Silence is not absence; it is sound turned inward.
In that space of quiet intensity, every brushstroke felt like an extension of my breath — a mantra unfolding through pigment. What emerged was not a representation, but a resonance: a dialogue between cosmic vastness and inner stillness.
The inspiration began with NASA’s discovery of a planet composed of diamond, a scientific truth that felt almost mythic. It reminded me that what we revere as precious — diamond — exists freely in the cosmos. This realization became a metaphor for consciousness itself: what we search for externally often already exists within us, waiting to be crystallized under the pressure of self-realization.

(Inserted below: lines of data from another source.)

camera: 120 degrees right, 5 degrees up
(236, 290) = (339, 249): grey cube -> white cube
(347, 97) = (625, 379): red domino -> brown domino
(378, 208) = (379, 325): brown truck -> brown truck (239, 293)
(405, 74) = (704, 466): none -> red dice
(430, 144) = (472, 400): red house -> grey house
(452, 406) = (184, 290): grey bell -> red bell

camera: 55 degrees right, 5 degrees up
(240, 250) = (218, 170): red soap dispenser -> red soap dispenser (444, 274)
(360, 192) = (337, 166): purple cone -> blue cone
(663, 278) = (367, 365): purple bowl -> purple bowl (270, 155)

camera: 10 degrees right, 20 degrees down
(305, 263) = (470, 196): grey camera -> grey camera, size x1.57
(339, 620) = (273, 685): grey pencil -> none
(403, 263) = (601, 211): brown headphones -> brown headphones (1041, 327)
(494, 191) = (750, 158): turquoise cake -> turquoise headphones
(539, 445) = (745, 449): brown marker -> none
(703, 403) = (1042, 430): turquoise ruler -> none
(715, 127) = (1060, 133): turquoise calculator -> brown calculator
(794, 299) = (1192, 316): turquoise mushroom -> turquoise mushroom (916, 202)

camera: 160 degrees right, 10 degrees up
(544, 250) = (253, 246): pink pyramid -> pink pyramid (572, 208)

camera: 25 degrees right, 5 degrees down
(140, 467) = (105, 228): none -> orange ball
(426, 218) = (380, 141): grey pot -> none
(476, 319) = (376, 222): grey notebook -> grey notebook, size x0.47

As I painted, the diamond dust, crushed carbon, and prismatic shards on the canvas became symbols of this transformation — the journey from matter to meaning, darkness to light. The pigments, all handmade from natural elements — red and brown earths foraged from the ground, indigo from berries, and minerals from rock — carry their own frequencies of energy. In my practice, these pigments are not materials; they are living energies that embody the rhythm of the universe.
The process was deeply ritualistic. Fasting stripped away distraction. Silence heightened perception. Each day of stillness became a meditation on pressure as creation, on how both stars and souls are formed in the crucible of constraint. Through this discipline, Diamond Nebula emerged not as a painting, but as a living vibration — the result of surrender, patience, and inward expansion.